Las urnas, recientes hornos del pan nuestro de cada día -me refiero a la política venida a menos en esencia y a más en otros aspectos que poco o nada tienen que ver con la misma-, son, al parecer y según nos quieren hacer creer, la máxima expresión del ejercicio de la democracia para cualquier ciudadano. Puede que nos traguemos eso, o puede que hagamos que nos lo tragamos acudiendo en cada jornada electoral a esa cita esporádica, puntual y simulada. Otra clara expresión democrática, o así al menos lo recoge su “Biblia” particular, la Constitución, es el derecho a manifestarse, manifestarse como lo han hecho los trabajadores de Delphi y, con ellos y en un aliento conjuntado, todo el entorno de la Bahía de Cádiz. Eso sí que es democracia, y otras muchas cosas que ahora no vienen a colación.

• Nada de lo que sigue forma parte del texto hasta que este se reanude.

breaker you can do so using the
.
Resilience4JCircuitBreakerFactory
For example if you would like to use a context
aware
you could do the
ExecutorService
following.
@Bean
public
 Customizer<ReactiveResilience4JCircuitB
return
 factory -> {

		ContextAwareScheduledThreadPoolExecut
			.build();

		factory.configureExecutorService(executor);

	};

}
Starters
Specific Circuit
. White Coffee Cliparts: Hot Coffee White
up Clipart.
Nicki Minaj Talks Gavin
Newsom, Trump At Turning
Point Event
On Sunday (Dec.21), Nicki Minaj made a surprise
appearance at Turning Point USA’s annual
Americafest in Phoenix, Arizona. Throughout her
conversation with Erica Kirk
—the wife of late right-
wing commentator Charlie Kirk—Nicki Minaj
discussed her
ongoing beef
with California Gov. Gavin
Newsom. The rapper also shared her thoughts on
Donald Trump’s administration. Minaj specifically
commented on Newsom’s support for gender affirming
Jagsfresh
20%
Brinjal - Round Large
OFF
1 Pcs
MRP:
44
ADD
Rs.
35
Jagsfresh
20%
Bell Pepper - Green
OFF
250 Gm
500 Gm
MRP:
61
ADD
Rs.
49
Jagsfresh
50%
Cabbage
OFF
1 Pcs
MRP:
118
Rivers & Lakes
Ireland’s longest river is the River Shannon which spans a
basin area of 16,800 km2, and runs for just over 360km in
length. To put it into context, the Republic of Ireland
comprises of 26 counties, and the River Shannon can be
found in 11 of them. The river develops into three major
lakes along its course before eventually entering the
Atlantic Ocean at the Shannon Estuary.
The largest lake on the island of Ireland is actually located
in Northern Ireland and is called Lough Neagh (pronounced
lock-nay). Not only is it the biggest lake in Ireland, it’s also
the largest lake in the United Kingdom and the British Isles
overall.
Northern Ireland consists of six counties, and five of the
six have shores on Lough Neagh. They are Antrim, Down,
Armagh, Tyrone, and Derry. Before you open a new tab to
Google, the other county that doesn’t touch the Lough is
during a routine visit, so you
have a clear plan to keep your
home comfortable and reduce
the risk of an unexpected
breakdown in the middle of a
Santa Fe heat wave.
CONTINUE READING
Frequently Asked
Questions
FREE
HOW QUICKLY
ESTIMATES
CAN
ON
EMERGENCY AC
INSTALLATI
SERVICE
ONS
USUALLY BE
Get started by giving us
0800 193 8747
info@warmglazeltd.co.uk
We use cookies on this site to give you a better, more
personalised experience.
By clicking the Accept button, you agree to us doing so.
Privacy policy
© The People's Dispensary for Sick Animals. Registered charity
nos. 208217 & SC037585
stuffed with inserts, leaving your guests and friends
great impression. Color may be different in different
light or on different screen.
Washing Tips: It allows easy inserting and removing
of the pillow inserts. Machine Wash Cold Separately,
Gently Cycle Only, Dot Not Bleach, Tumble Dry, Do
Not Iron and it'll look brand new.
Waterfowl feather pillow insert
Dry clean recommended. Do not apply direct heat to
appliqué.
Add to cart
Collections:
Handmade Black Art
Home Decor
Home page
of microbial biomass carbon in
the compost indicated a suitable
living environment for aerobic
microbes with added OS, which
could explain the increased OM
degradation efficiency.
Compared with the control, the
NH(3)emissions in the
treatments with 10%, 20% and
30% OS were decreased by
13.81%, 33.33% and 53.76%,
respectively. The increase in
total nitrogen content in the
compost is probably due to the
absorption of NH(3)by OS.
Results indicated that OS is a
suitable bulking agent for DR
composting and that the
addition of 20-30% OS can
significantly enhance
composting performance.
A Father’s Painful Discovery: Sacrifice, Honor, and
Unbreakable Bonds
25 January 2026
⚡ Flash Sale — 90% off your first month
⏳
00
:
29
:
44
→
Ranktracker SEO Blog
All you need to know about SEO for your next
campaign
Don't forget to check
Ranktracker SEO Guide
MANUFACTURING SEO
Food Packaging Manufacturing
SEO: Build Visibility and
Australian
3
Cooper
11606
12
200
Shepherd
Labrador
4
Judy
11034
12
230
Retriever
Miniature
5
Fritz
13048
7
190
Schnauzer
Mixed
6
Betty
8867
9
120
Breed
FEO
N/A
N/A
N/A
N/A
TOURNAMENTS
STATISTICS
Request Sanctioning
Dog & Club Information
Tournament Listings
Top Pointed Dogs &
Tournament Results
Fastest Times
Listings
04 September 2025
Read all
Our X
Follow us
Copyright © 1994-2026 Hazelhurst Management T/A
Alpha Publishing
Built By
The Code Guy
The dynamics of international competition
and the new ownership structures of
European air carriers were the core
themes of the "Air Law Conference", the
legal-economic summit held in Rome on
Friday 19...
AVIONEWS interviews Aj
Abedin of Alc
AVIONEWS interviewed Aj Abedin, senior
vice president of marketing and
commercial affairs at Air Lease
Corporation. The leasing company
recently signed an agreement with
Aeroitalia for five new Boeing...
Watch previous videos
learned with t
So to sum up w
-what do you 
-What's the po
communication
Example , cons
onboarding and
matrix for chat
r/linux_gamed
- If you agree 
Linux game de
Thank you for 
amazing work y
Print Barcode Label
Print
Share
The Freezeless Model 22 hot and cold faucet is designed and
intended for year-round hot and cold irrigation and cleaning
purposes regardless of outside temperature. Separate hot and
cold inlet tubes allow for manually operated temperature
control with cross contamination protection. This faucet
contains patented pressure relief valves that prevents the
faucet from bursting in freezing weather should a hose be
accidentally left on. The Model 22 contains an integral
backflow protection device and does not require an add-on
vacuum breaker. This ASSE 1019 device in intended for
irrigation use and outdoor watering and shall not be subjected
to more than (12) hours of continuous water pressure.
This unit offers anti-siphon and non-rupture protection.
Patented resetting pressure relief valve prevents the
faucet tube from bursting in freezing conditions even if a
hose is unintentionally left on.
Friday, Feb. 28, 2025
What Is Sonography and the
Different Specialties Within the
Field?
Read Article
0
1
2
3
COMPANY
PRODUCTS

Ha ocurrido que, en plena campaña electoral, el Presidente Zapatero, esperemos que no obnubilado por los efectos alucinógenos de cualquier proceso de esta índole, les ha prometido que sus puestos de trabajo están garantizados mediante la recolocación en otras empresas de la zona. Con el sincero deseo de que esta promesa se cumpla, y de que no se la lleve lejos el recuento de los votos, he de reconocer, sin embargo, que me parece un agravio comparativo en relación a otros muchos casos similares que se reproducen en el resto de la geografía nacional. Nunca he entendido los baremos que determinan actuaciones de este tipo, el determinismo político, tan denostado y contraindicado por muchos en nuestro sistema actual, sólo se aplica, o defiende, en aquellos casos en los que interesa. Arbitrario o no, hay ciertos comportamientos que pueden ser elogiables y, al mismo tiempo, reivindicables no solo en un caso sino en un ciento.
En paralelo, aunque también convergente, sin que este contrasentido sea imposible en este caso, nos enteramos de que la diferencia entre el salario del trabajador con carrera y aquellos que por, un motivo u otro, no han podido sacársela cada vez es menor. Reconozco que, aún estando en el saco de los primeros, aplaudo que muchos de los trabajadores que podríamos incluir en el segundo grupo cobren igual o más que algunos del mío propio. Es como todo, hay casos y casos. No obstante, lo que me preocupa son los posibles efectos secundarios y continuistas que se manifiestan con esta tendencia. La formación pierde peso, la educación deja de ser importante cuando, como todos podemos entender, es el pilar básico de toda sociedad. La cíclica dinámica absorbente en la que se puede pensar equivocadamente que estudiar no merece la pena si con lo que se vive es con el dinero –nada más lejos de la realidad-, puede derivarnos a un futuro acomodaticio en el que pronto nos encontremos que profesionales indispensables e imprescindibles han desaparecido o no son suficientes. Hay muchos caminos que compensan el sudor de un salario.